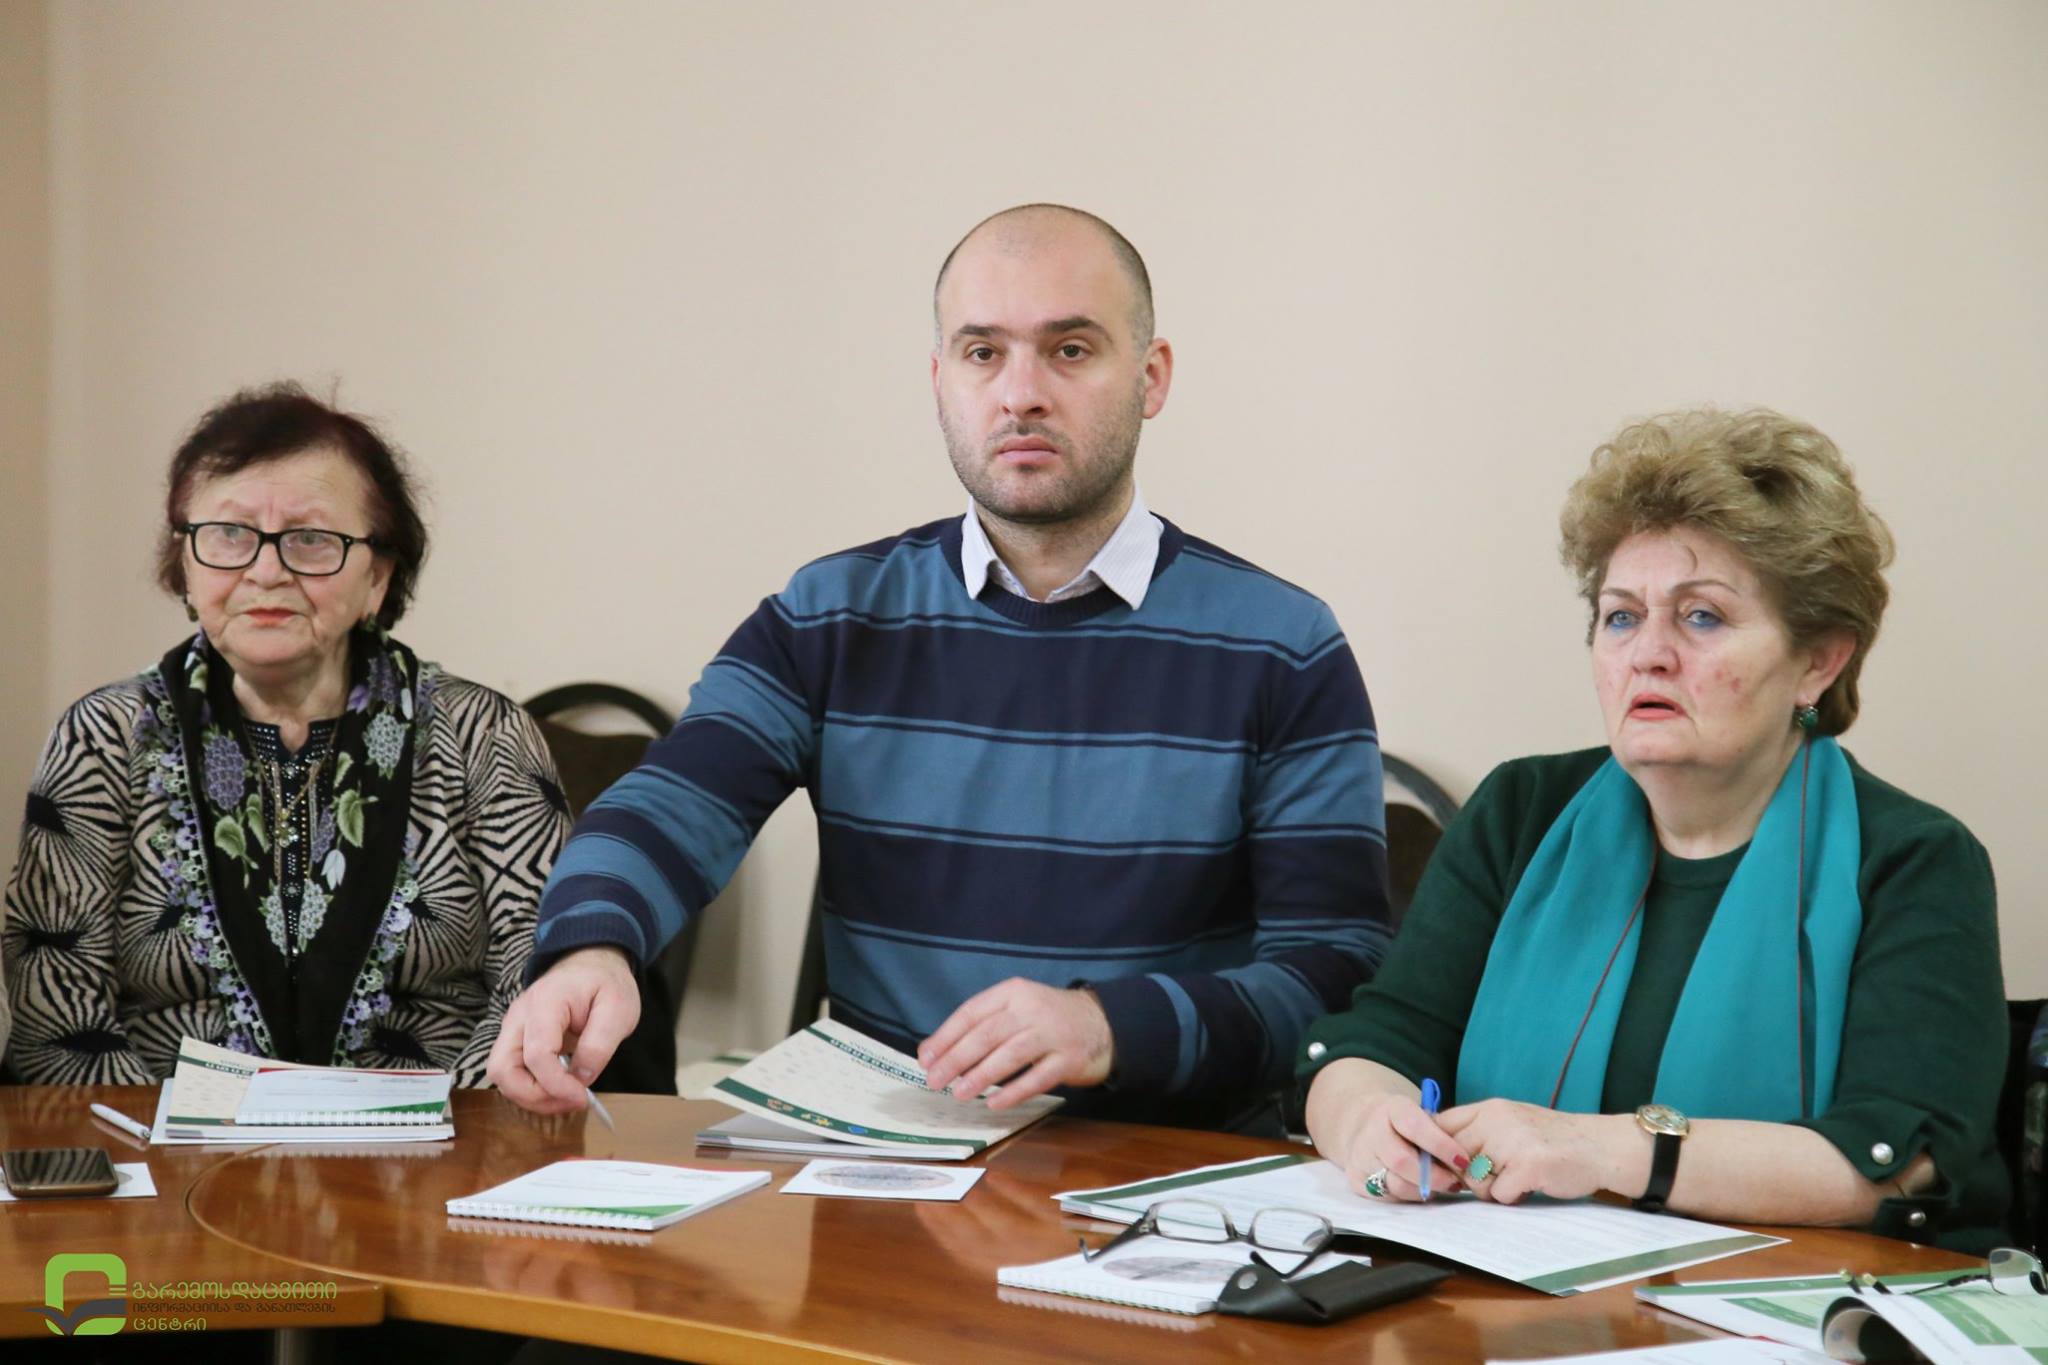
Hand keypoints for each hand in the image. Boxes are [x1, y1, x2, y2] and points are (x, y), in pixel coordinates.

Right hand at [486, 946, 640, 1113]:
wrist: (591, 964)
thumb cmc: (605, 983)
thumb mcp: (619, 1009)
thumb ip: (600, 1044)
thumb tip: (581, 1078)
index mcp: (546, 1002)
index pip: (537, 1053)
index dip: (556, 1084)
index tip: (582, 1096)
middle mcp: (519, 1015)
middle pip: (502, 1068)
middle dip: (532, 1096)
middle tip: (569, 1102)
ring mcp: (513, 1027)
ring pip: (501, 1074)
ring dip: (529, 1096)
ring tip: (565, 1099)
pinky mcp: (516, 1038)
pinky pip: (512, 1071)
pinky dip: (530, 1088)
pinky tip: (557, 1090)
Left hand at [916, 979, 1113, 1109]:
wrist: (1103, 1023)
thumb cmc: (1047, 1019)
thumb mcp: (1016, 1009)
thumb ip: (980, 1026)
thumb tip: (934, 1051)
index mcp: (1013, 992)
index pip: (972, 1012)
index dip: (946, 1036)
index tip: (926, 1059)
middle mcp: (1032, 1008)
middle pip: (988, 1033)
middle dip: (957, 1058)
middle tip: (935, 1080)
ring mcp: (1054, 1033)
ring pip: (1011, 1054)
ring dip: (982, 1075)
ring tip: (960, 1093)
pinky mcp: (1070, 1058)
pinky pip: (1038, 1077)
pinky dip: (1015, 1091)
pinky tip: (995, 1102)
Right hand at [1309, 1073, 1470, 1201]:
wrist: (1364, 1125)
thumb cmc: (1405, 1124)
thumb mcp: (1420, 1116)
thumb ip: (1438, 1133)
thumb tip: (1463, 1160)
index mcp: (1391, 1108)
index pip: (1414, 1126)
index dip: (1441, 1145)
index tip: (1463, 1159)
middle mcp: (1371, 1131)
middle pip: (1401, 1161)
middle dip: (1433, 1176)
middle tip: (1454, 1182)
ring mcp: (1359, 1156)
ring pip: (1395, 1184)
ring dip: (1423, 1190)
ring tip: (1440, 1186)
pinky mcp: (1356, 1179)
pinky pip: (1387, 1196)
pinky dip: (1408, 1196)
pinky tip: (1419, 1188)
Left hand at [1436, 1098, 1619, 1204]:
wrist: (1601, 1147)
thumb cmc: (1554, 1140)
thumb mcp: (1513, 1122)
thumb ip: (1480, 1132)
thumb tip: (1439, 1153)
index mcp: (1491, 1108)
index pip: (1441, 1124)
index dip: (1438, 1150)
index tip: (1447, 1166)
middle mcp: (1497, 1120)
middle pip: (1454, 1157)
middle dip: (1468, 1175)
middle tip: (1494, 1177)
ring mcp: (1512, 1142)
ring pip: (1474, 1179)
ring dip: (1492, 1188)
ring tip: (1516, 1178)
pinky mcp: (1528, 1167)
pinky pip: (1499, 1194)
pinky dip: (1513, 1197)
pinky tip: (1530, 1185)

───

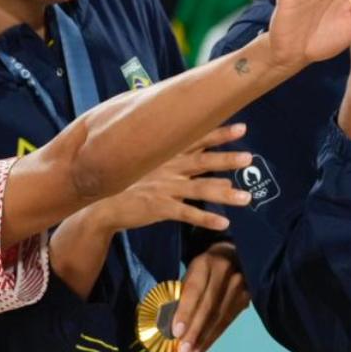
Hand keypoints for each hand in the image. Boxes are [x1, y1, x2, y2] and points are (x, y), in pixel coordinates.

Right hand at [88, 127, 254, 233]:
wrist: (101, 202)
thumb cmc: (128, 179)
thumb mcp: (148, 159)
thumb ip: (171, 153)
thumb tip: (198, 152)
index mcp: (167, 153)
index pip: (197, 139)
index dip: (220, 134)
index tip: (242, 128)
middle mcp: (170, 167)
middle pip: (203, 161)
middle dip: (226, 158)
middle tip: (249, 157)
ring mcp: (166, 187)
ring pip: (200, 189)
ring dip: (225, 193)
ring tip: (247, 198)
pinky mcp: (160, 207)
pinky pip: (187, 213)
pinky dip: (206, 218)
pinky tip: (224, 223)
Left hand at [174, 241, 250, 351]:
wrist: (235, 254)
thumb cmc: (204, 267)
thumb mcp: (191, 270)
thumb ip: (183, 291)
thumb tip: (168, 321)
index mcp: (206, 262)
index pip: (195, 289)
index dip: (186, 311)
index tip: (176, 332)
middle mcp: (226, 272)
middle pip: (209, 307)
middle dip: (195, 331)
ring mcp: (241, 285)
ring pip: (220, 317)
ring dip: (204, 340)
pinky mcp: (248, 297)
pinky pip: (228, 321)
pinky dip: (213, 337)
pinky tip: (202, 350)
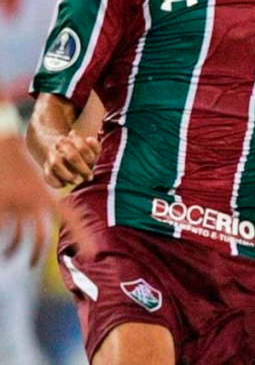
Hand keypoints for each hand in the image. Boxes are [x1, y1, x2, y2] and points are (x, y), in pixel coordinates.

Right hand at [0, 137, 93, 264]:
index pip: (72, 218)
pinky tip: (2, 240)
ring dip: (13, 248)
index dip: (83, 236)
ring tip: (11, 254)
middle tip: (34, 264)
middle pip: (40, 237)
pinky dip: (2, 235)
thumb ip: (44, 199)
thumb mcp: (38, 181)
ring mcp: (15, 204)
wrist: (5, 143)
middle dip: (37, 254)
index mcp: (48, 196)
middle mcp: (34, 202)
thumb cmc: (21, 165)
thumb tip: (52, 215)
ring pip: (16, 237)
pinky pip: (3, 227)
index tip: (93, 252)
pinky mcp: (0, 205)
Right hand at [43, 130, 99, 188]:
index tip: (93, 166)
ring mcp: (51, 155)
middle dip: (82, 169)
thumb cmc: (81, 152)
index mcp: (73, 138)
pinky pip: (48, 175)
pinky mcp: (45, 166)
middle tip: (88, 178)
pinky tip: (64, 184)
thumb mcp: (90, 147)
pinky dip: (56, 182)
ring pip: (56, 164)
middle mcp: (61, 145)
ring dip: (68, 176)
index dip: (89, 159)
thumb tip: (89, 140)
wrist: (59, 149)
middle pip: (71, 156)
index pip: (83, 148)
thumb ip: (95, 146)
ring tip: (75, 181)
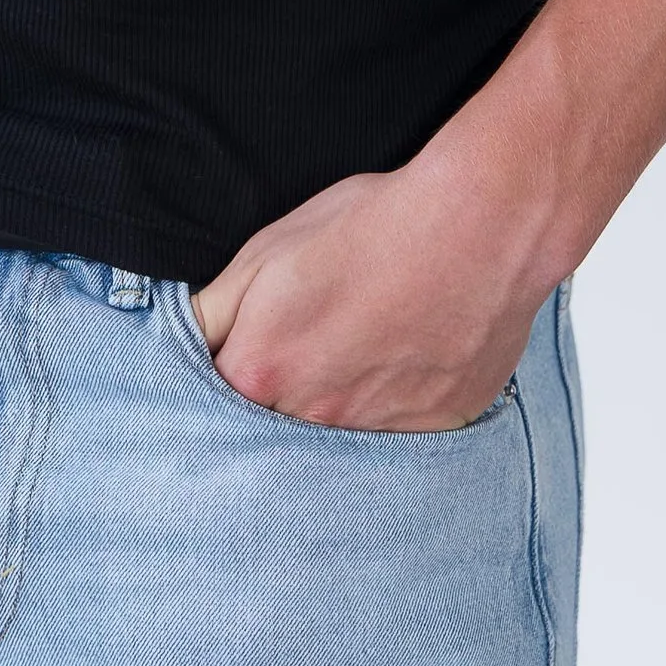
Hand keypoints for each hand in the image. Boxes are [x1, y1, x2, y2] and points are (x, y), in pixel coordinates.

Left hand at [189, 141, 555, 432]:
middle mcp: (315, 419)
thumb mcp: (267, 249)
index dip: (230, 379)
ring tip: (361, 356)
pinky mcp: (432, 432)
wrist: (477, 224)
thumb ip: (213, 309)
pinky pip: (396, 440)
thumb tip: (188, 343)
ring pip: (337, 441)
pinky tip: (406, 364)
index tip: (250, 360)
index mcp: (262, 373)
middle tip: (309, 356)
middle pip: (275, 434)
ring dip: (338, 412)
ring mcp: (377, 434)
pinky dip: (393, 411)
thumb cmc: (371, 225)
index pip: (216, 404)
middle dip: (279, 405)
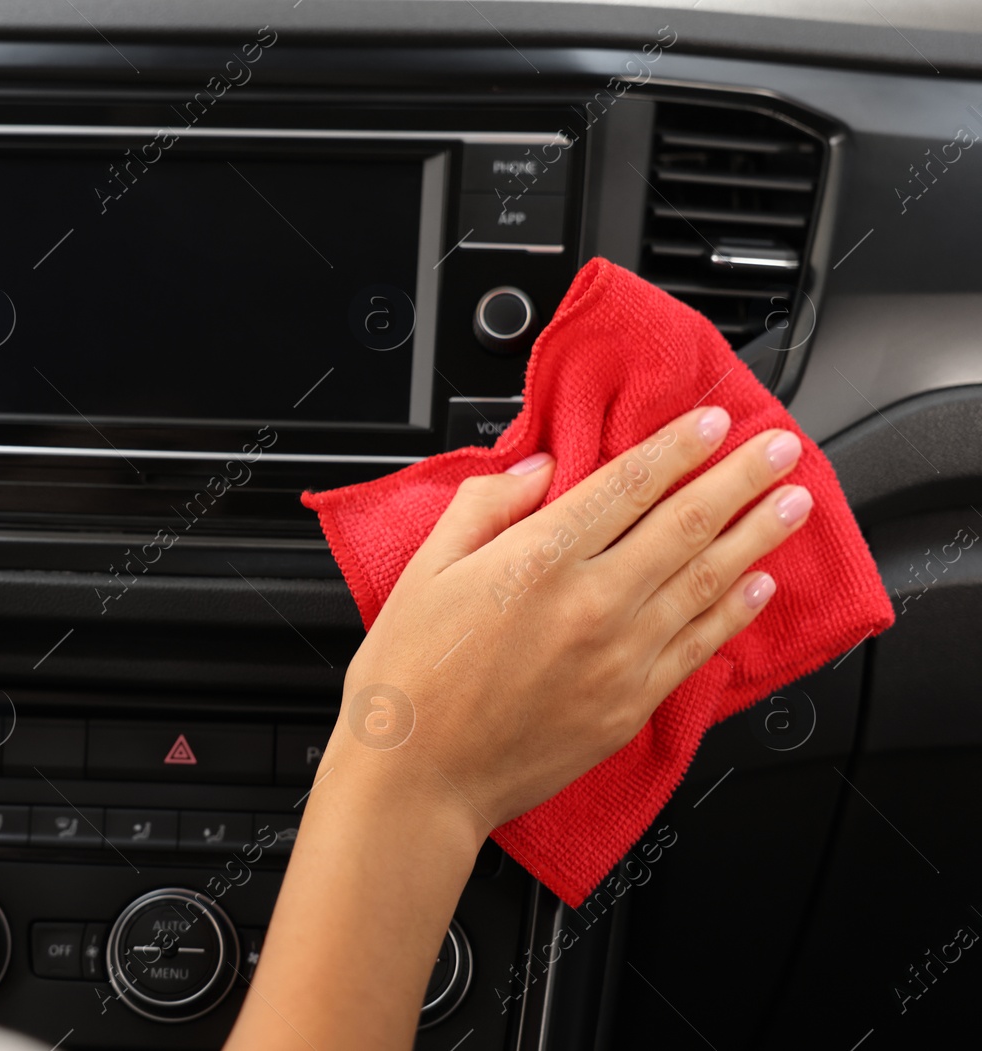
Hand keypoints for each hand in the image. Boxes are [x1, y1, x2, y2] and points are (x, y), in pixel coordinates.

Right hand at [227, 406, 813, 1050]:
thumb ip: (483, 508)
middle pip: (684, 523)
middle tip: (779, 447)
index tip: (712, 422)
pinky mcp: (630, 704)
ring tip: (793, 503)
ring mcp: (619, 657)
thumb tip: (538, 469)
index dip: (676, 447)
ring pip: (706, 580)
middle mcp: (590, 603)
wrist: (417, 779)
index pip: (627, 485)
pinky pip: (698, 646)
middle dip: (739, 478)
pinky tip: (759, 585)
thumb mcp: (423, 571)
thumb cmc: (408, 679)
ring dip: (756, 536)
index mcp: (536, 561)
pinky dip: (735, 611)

───

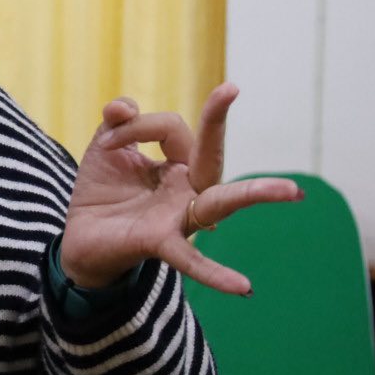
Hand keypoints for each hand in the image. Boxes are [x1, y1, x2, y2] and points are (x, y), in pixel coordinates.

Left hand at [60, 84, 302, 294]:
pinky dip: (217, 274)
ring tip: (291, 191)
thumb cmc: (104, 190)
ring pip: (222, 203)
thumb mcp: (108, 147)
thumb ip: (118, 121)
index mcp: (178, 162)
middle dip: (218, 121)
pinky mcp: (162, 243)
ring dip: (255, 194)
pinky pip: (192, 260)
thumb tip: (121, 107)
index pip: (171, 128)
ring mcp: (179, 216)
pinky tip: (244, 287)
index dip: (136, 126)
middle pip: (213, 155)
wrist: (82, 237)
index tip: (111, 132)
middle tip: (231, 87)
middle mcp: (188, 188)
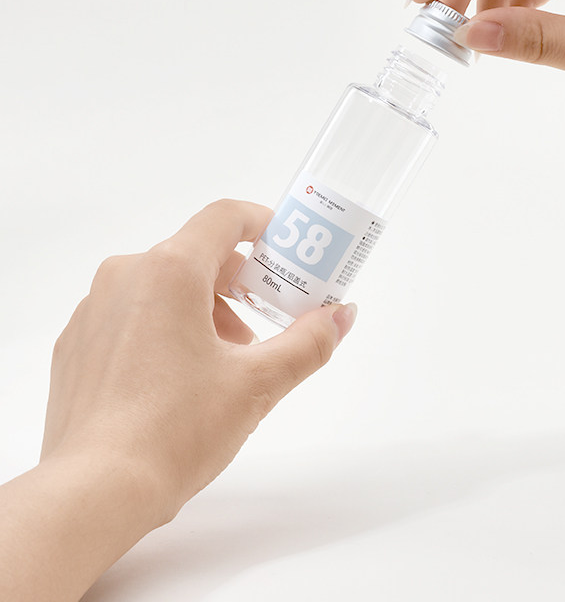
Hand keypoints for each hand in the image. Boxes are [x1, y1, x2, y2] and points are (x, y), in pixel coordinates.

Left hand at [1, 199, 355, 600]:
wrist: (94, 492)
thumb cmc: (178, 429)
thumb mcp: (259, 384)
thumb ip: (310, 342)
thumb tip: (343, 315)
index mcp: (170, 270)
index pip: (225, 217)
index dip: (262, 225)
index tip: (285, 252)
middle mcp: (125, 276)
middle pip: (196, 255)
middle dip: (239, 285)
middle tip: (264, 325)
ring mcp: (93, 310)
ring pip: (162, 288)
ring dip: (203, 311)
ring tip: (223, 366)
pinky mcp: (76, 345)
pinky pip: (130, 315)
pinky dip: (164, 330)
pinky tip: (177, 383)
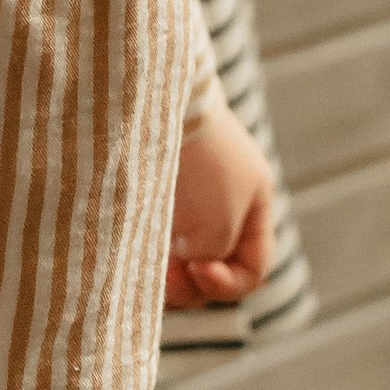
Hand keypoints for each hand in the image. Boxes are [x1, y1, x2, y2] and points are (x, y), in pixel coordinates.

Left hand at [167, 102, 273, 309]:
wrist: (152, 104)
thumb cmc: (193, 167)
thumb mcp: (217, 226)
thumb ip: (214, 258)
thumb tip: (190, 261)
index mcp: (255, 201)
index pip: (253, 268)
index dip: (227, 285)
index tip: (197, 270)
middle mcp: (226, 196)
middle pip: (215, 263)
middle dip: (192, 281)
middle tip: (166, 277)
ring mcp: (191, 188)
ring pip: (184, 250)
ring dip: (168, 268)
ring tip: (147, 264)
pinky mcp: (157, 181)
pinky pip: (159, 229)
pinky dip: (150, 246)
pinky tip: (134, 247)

───

• [Task objective]: Reproduce, word for word, only the lines in the records above from the line with "ring tip: (247, 198)" through the line with "middle pip: (40, 237)", including both ends; omit the pictures.

• [Your response]:
ring tip: (247, 198)
pinky mcp: (160, 207)
pinky pip: (187, 213)
pinky dip: (206, 218)
pinky tip: (224, 223)
Left hand at [174, 241, 250, 351]:
wrist: (235, 254)
thumb cmc: (204, 267)
thumb mcp: (191, 270)
thumb ip: (183, 291)
thumb tip: (168, 321)
index mcp: (206, 262)
index pip: (195, 289)
index dip: (186, 311)
index tip: (176, 332)
middle mcp: (226, 272)
middle pip: (209, 307)
middle dip: (195, 331)
ring mcp: (241, 285)
ring pip: (220, 317)
ring dip: (204, 340)
pinky mcp: (248, 297)
pinky pip: (228, 321)
pinky dip: (213, 337)
pinky tip: (202, 350)
Hand keypoints for each hand in the image. Boxes are [x1, y1, x2, y2] and points are (x, y), in pixel coordinates.

Right hand at [0, 137, 93, 264]:
index pip: (72, 218)
pinky tip: (2, 240)
ring dip: (13, 248)
index dip: (83, 236)
ring tip: (11, 254)
middle tip: (34, 264)
middle pip: (40, 237)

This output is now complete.